Attendance at history museums fell by nearly 70% in 2020


The original fort settlement in Detroit at the Detroit Historical Museum (all photos courtesy of the author)

It is said that those who do not know the past are doomed to repeat it. That’s a particularly disturbing sentiment in light of a new report released this week by the American Association for State and Local History’s Public History Research Lab, which suggests that visits to history museums, Historical societies and other historical institutions declined by almost 70% in 2020. This contrasted with surveys of previous years, which indicated strong growth in visits to history museums, especially small museums. local.

“We hope these findings give history organizations a broader perspective on the impact of last year’s disruptions,” John Garrison Marks, director of the Public History Research Lab, said in an email to Hyperallergic. “Our research reveals that no institution has been spared, from the smallest to the largest, even though history was at the forefront of public discourse more than at any time in recent memory.”

There are of course several reasons for this trend. Facilities operated at less than full capacity for about nine months in 2020, typically closed to the public for about 23 weeks in 2020. Even when operational, most faced significant capacity or other restrictions functional for an additional 16 weeks. Small organizations (those with annual operating budgets of less than $ 250,000) have been closed on average longer than their larger counterparts, reflecting their lower overhead costs – and perhaps the fact that some of them are simply managed by volunteers obsessed with history and / or model train enthusiasts and doll nuts whose collections have taken their lives in hand. Or it could be that we’ve all re-enacted a live-action global endemic over the past couple of years and feel that our contemporary plague is a pretty good history lesson on its own. (Although, compared to the Black Death, we are still doing very well!)

An iron lung on display in a medical history museum, reminding us that COVID-19 treatments could be even worse than they are now.

In addition, the virtual programming adopted by many institutions as a stopgap complicates ideas about what it means to visit a museum.

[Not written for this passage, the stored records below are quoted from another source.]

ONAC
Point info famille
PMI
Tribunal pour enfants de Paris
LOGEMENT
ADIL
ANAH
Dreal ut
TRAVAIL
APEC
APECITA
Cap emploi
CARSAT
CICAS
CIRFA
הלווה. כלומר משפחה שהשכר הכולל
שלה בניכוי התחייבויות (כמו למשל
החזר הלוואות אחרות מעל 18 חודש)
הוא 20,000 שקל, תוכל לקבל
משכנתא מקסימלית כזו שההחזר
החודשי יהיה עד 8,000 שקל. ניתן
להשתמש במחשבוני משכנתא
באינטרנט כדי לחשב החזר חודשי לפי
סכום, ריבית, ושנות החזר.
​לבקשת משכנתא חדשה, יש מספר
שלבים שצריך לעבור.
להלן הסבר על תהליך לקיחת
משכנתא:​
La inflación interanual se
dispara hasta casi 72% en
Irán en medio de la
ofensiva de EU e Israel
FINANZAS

“The shift to online programming raises new questions about how to measure virtual ‘visits’ in a way that allows us to make meaningful comparisons between different institutions,” Marks said. “With so many different modes of virtual engagement (events, virtual exhibitions, online collections, etc.), what are the most significant measures that all institutions should follow? This seems particularly relevant for historical institutions which have archival documents which do not present opportunities for dynamic physical exhibition, but which have great informative value and can be viewed virtually.

It is ironic that in a year where questions of history were at the heart of many discussions, including those of the school curriculum; statuary and monuments; and looted antiques – attendance at institutions that preserve and educate around this story has taken such a big hit. Or maybe it is perfectly understandable, as we collectively seem more determined than ever to ignore and repeat the mistakes of the near and far past, rather than learning from them and growing up. Undeterred, AASLH plans to survey the field again in early 2022 to determine if visits have rebounded in 2021, or if we are preparing to enter a new dark age.